But what if Jose would like to add taxonomy term and menu item translation with standalone taxonomy terms and menu items, not dynamic string translation? Well, we have our domains handy, so we can easily provide an interface to select what stuff actually gets translated by this API. The user can be provided a selection list, where he or she can check off some of the domains he or she is not interested in translating with dynamic string translation (and translate with some other means, not included in Drupal core).
OK, this way the system is both extensible and restrictable. We can assemble translation forms for dt() values based on the default textfield, or the type of form item requested in the string parameter or the form chunk provided in the FAPI array. By default, most values are simply textfields, some are textareas, and there are a few exceptions, where custom upload widgets and validation is needed. Hopefully the above API is scalable enough to those needs.

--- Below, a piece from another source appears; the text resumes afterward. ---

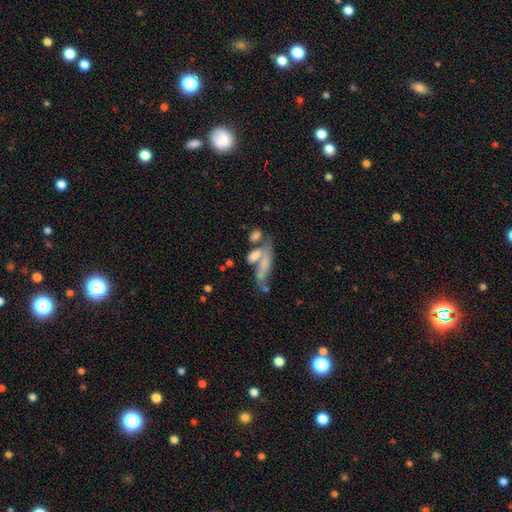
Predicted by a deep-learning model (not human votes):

Now for the harder part: how do we implement the above API? Well, my API examples above actually mix in two things: providing a domain name, a domain key and a default value AND providing information about the widget which should be presented to edit the value. We need both of these to present a UI to the user to edit the value, but not to grab a previously stored value from the database and use it on the site. It would be a show stopper if developers should include the UI widget information at all places, where the value is used. So we should decouple the UI definition from the dt() using API. This could be done with a new hook:
<?php
/**
* Implementation of hook_dt_forms().
*
* Provides form API chunks for all special dt() values
* defined in this module.
*
* OR alternatively we can reuse form_alter here, but with some creative thinking,
* as we don't need all forms chunks for all values on the same page, we need paging
* to flip through them all (or a next-next-next... kind of form with editing for one value
* on every page load, in which case it gets quite easy to reuse form_alter here!).
*/
function system_dt_forms() {
return array(array(
'variable',
'site_logo',
array(
'site_logo' => array(
'#type' => 'file',
...
)
'#validate' => ...,
'#submit' => ...,
)
));
}
?>This is all nice and good (or prove me wrong if not :), but there are three unresolved issues still:
-
How do we collect the translation base values for dt()? Just as we go along, like t() or variable_get/_set() does? We won't have variable values for translation whose default values are acceptable for the base language... Come out with your good ideas!
-
How do we store the values translated? Interestingly we previously had a good storage strategy for variables but no UI, now we have the UI, but an extended API applicable to more than just variables, so storage is a question again. We can model our tables on locale modules tables: we need a source and a target table, source storing the domain and the key with the default value, while target storing values for the translations. We could even (oh the horror) look into reusing the locale table altogether, as we have most things needed already there (but adding a flag to signify dynamic vs. static strings). That way we could even get PO import and export for the dt() values as sweet topping :) We also need to somehow work out an in-memory cache of the values, especially variables, used on every page (we already have an in-memory cache for variables in our i18n SVN repository, but not for other values).
-
What about database level translation, so we can do SELECTs whose results are directly in the requested language? For that to work, we would need to be able to join the translation table to all possible object tables (which would require these objects to all be in some table, having a unique id, whose type is the same as our translation table id for every object). I am not sure we are about to solve this. If all the above are solved, that is still a huge step. Anyway, if you have ideas in this department, do not stop yourself from shouting up!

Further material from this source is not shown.